As trendy as it has been recently for people to write about doing things fueled by our passion, it looks like we’ve now swung the other way, fatigued, I suspect, by all this talk of passion, which like any hot-burning fire, takes constant fuel to feed it. No wonder we’re tiring of the word “passion”. But it would be a mistake to go too far the other way. Lately I see more and more posts on Twitter and Facebook putting down shoot-from-the-heart photography and photographers who “follow their bliss.” I worry because we tend to be so polar, and the moment we make that swing back away from passion, we’ll miss the middle, and return to the other extreme – photographs and lives lived according to rules and the tyranny of technique.
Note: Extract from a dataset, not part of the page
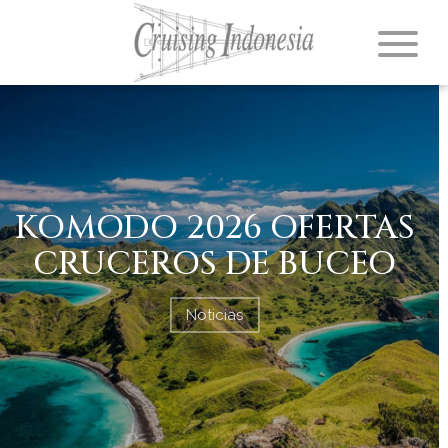
KOMODO 2026 OFERTAS
CRUCEROS DE BUCEO
Noticias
Why does it always have to be one way OR the other?
And then this morning I was pointed to an article by Scott Adams, the creator of the Dilbert comic, which had some solid things to say about learning from failure. But like so many articles these days, weary from the calls to “follow your passion,” he dismisses that call to do what you love as bad business advice. And if Follow Your Passion were the only advice you ever got, it probably would be. But I still think he’s wrong in writing-off a life – even in business – that begins with passion. I believe he’s wrong because he’s forgetting that what we do, why we do it, and how we do it are different things. He’s forgetting you can live passionately, do business passionately, do art – with all the passion or love or enthusiasm you can muster – and still do it with excellence, wisdom, acumen, and hard work. You can make photographs with passion and still not neglect your craft.
“What we do, why we do it, and how we do it are different things.”
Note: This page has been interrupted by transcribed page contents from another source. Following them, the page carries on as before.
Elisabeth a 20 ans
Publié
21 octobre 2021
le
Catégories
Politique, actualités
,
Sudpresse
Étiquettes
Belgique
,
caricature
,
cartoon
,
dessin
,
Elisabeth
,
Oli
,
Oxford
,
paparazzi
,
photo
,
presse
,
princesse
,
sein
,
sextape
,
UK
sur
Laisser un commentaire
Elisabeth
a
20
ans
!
The question that never seems to get asked is: What do you want to do with your brief life? If that something is to build a profitable business and make an unfathomable amount of money, then Follow Your Passion might be the wrong mantra. But then I’d argue that you’ve just identified your passion – money – and now the question is, How do you do that? If what you want to do with your life is build a sustainable business that works around the thing you most love, then Follow Your Passion is great advice, so long as you understand the words “build a sustainable business” and you work your ass off to do so. Passion is not a magic wand. It’s a reason for learning from your mistakes and persevering, not a substitute for it. Whether you do what you do to make great money or make great art – passion is a fuel that’s hard to beat. What you allow that fuel to power is up to you.
Having this discussion at all, without first asking yourself what you want, and what you are prepared to do to get what you want, is pointless. In fact, maybe the discussion itself is pointless because it results in a lot of talk and not much action. The word Passion gets used a lot these days, so much so that it’s losing it’s meaning. Use whatever word you want. Our choice of words isn’t the point. What is very much the point is this: How do you want to spend the few -and they will seem both few and short – days of your life? The scarcer something is, the more valuable it is, and our days are not only limited, we don’t have a clue how many we’ve got on the books. Dismiss this talk of “passion” as childish, and do what’s sensible, but it won’t lengthen your days or add meaning to them.
How do you make a life that allows you to do what you love? That’s a completely different question. For some it means a business of your own. For others it means a job you also enjoy, one that keeps you free of the concerns of running a business and focused in your free time to do what you want to do. For most of us it means – and this is where Scott Adams hits the nail on the head so well – failing a few times, maybe many times, as we discover our own road. And for some those falling down times are dark, and long. But if you know deep down that you’ll never be happy unless you try, then what’s the point of doing anything but?
“I still believe the only road worth walking is one that you’re passionate about.”
What “Do what you love” and “Follow your passion” does not mean is an easy road. If anything it means a harder one at times. It does not mean less hard work, it probably means more. But it’s meaningful work. Work that, on balance, gives us more energy than it takes from us. Work that feeds our souls, or whatever you call the deepest part of you. Work we look back on in later years as a road well-taken, one that gave us joy. However you do that, I still believe the only road worth walking is one that you’re passionate about, the one you’re so deep-down in love with that you’ll walk until your shoes fall off and your feet begin to bleed. Whatever that means to you.
So make art, make a business, build a family, a house, or a relationship, but God help you if you don’t do if for love. Sometimes it won’t feel that way, but if it’s not fueled by love, find something else. Call it whatever you like. I’m OK with passion.